Accession number BZS.1955.1.5003
Diameter 16 mm
Previous Editions

DO Seals 1, no. 28.5. Laurent, Corpus V/3, no. 1900. Cf. Wassiliiou-Seibt, Siegel mit metrischen Legenden II, no. 2152.


Bust of the Virgin orans. To her right: : Μήτηρ Θεοῦ. Linear border.


Inscription of five lines. Linear border.


Σκέποις, Πάναγνε, Λαύραν Ἀθανασίου


Σκέποις, Πάναγνε, Λαύραν Ἀθανασίου.

All-holy One, may you protect the Laura of Athanasios.


The reverse inscription is a correct twelve-syllable verse. Note the central dot in the middle of Λαύραν.

Laurent would attribute this seal to an otherwise unknown Constantinopolitan institution rather than to the Lavra of Mount Athos because it does not style Athanasios as "saint" or "hosios." However, this argument is by no means convincing, since there are mentions of the Lavra tou kyr Athanasiou well into the eleventh century (Lavra I, 147 note 176; Iviron I, no. 27, line 3, of 1042). Moreover, the formulation of this legend was also influenced by the metrics.

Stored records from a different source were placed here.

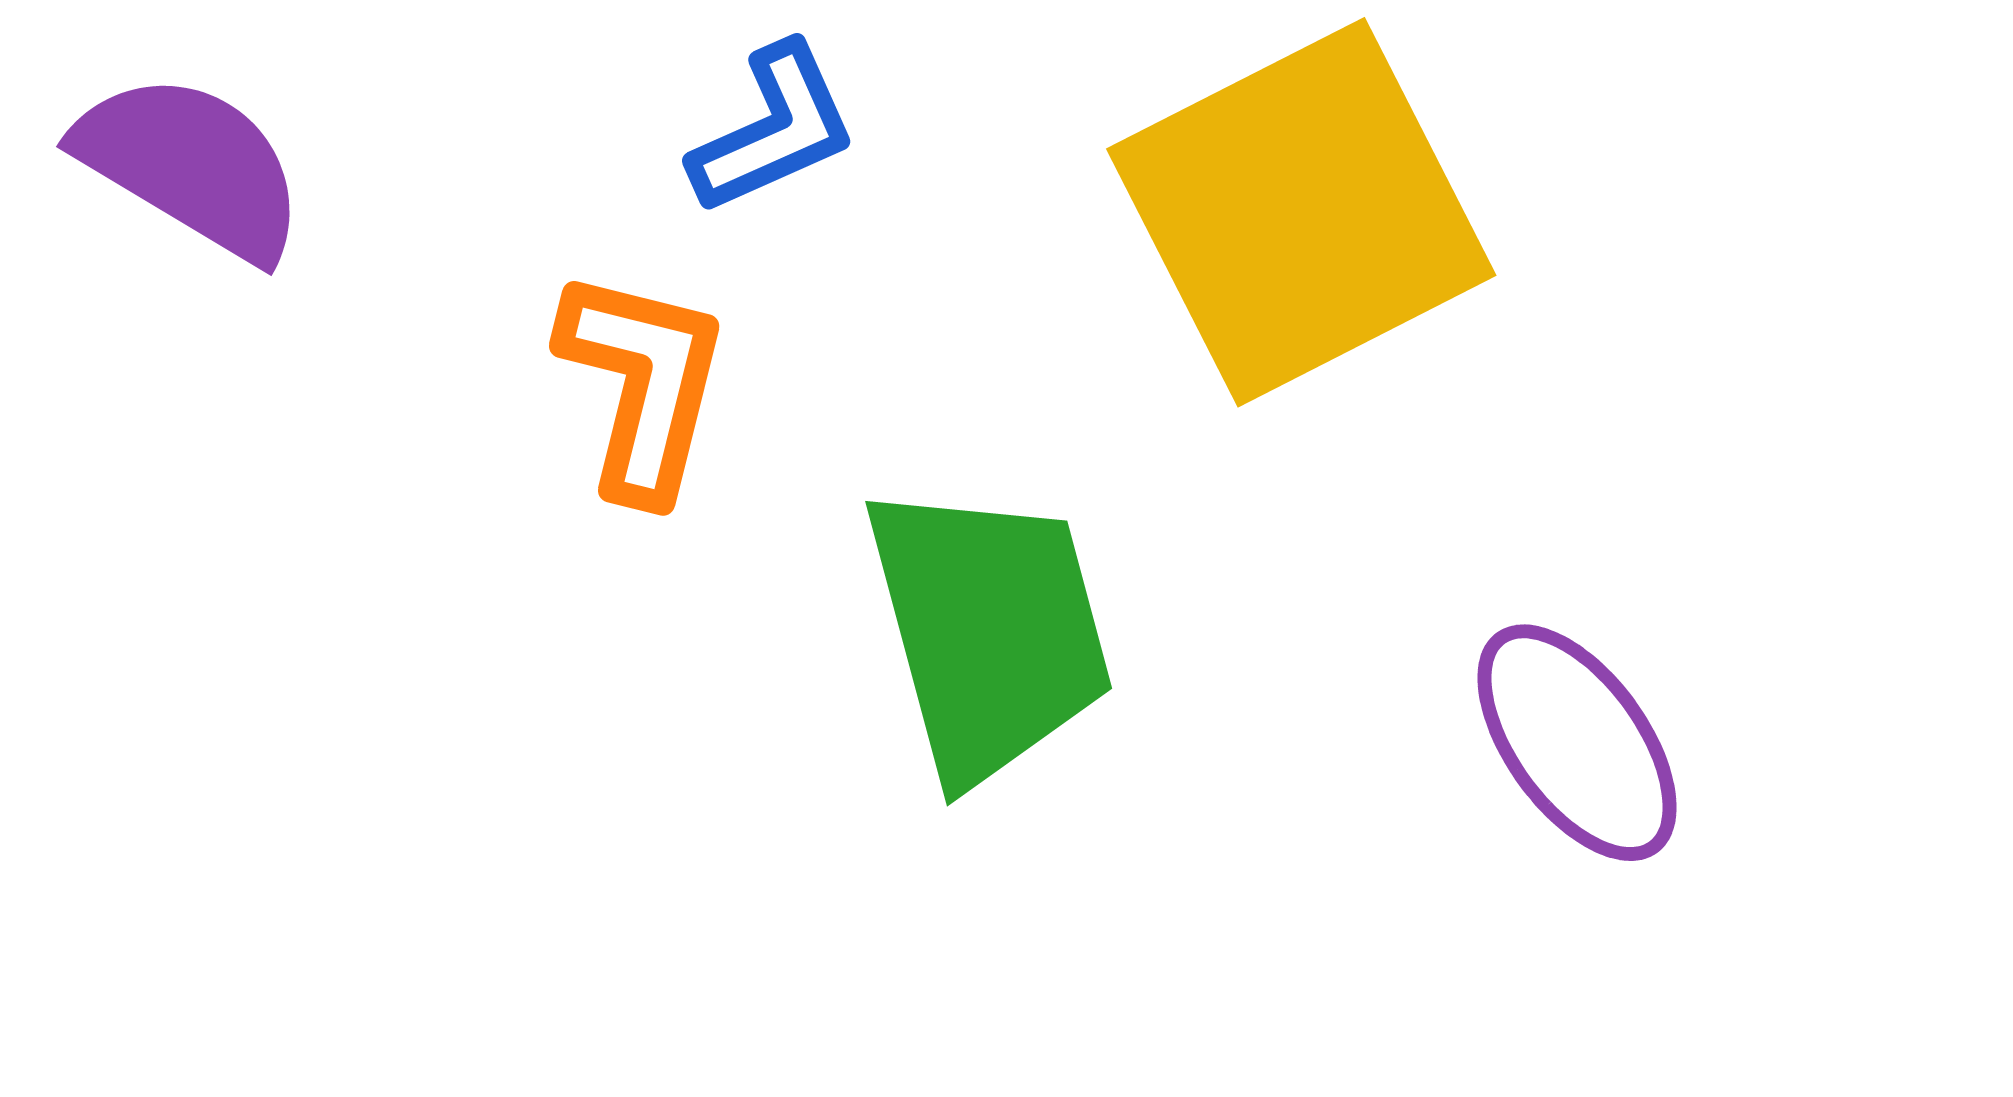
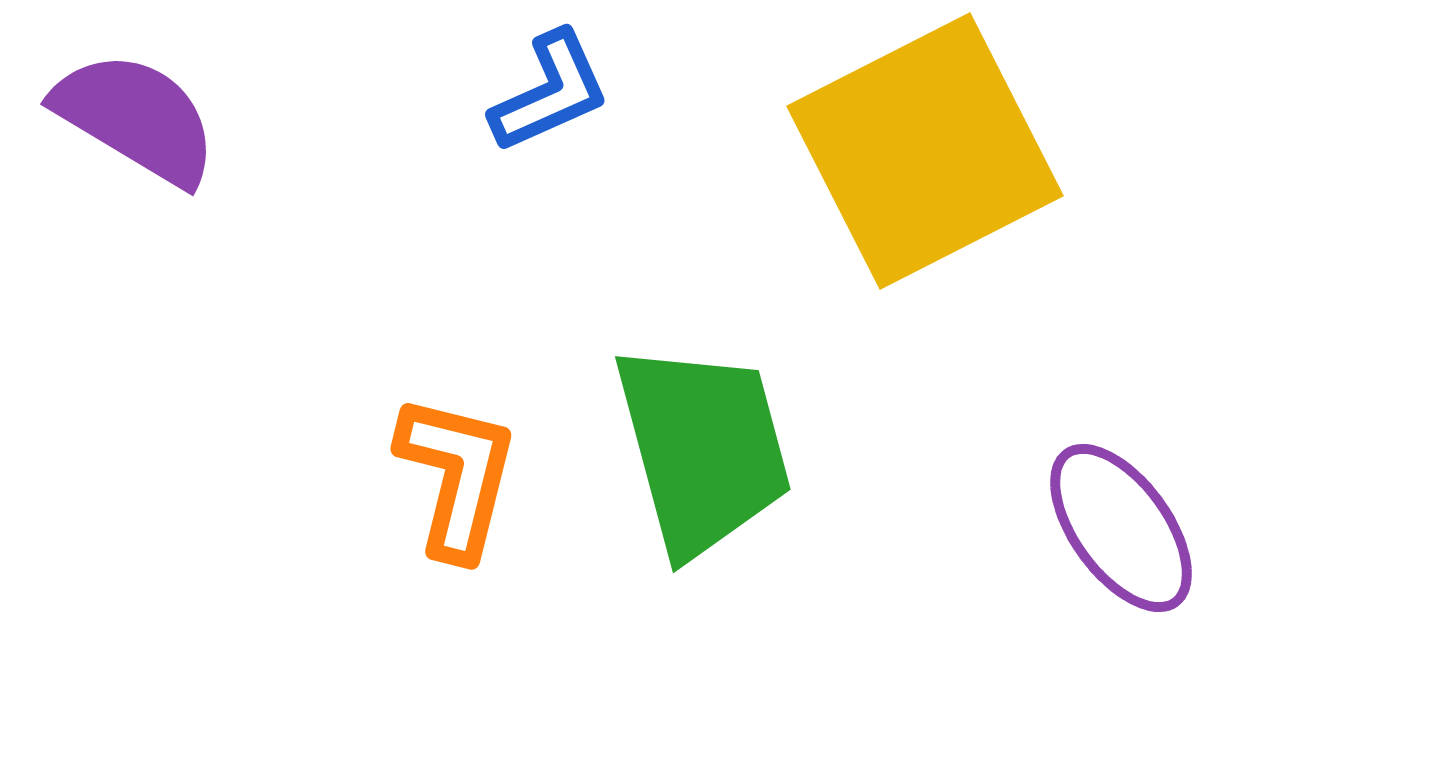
orange L-shape: (643, 384) -> (457, 476), moved

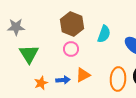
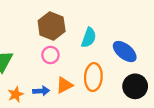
orange ellipse: (118, 79) -> (93, 77), moved

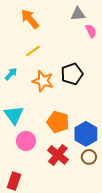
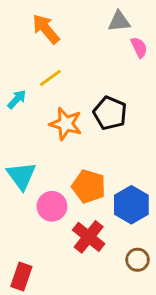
cyan arrow: (11, 74) -> (17, 99), moved
black pentagon: (72, 74) -> (110, 113), turned -30
pink circle: (26, 141) -> (52, 206), moved
brown circle: (89, 157) -> (138, 260), moved

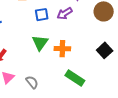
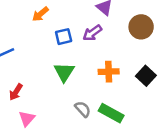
orange cross: (62, 49) -> (109, 72), moved
gray semicircle: (32, 82) -> (83, 109), moved

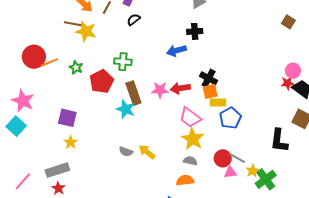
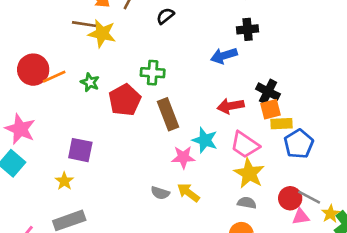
pink star: (160, 90) -> (183, 157), moved
cyan star: (126, 109) -> (205, 140), moved
yellow star: (71, 142) -> (64, 181), moved

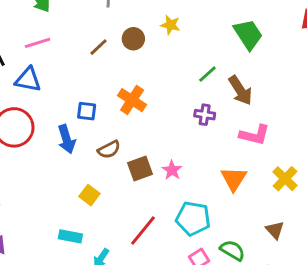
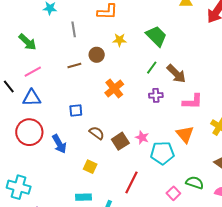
green trapezoid: (248, 34) -> (156, 36), moved
brown line: (99, 47) -> (74, 65), turned 40
orange cross: (132, 100) -> (114, 88), moved, turned 30
blue arrow: (67, 139) -> (59, 144), moved
brown semicircle: (109, 150) -> (97, 133), turned -105
cyan pentagon: (193, 218) -> (162, 153), moved

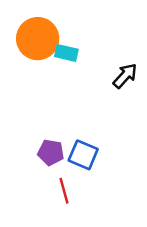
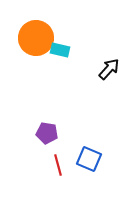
blue square: (83, 155) -> (89, 159), moved

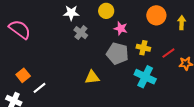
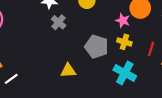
pink star: (121, 28) -> (123, 20), moved
red line: (168, 53) -> (151, 49), turned -40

The peninsula of Mount Athos was a territory reserved for monks from the ninth century on. The origins and early history of the monastic community, which from the beginning was dedicated to the Virgin, are discussed by Denise Papachryssanthou in Prôtaton. The central administration, located in the town of Karyes, was supervised by an elected protos, who together with his council, also administrated communal properties, while the monasteries maintained their independence.